> _WHAT THE TASK REQUIRES_: The copy you return must match the listing word for word and carry no pictures.

> _GIVEN MATERIAL_:
= Beginning of Section =

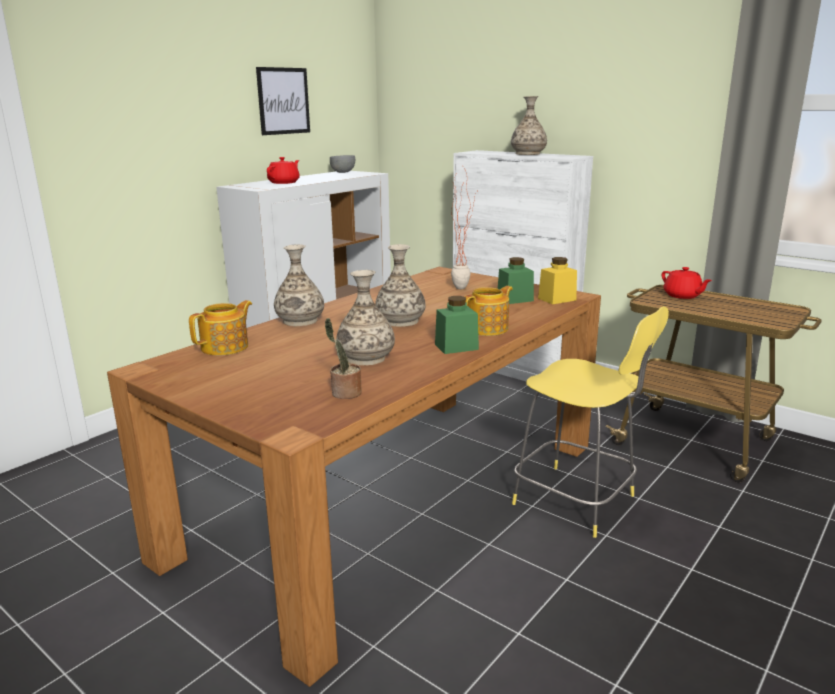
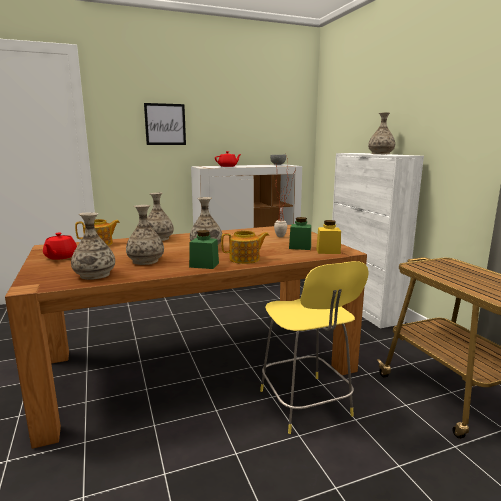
camera: 30 degrees right, 5 degrees down
picture [256,67,310,135] -> picture moved to [144,103,186,145]
potted plant [325,318,362,399] -> vase [71,212,115,280]
red teapot [662,267,712,299] -> red teapot moved to [43,233,77,260]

= End of Section =

> _ANSWER BELOW_:
camera: 30 degrees right, 5 degrees down
picture [256,67,310,135] -> picture moved to [144,103,186,145]
potted plant [325,318,362,399] -> vase [71,212,115,280]
red teapot [662,267,712,299] -> red teapot moved to [43,233,77,260]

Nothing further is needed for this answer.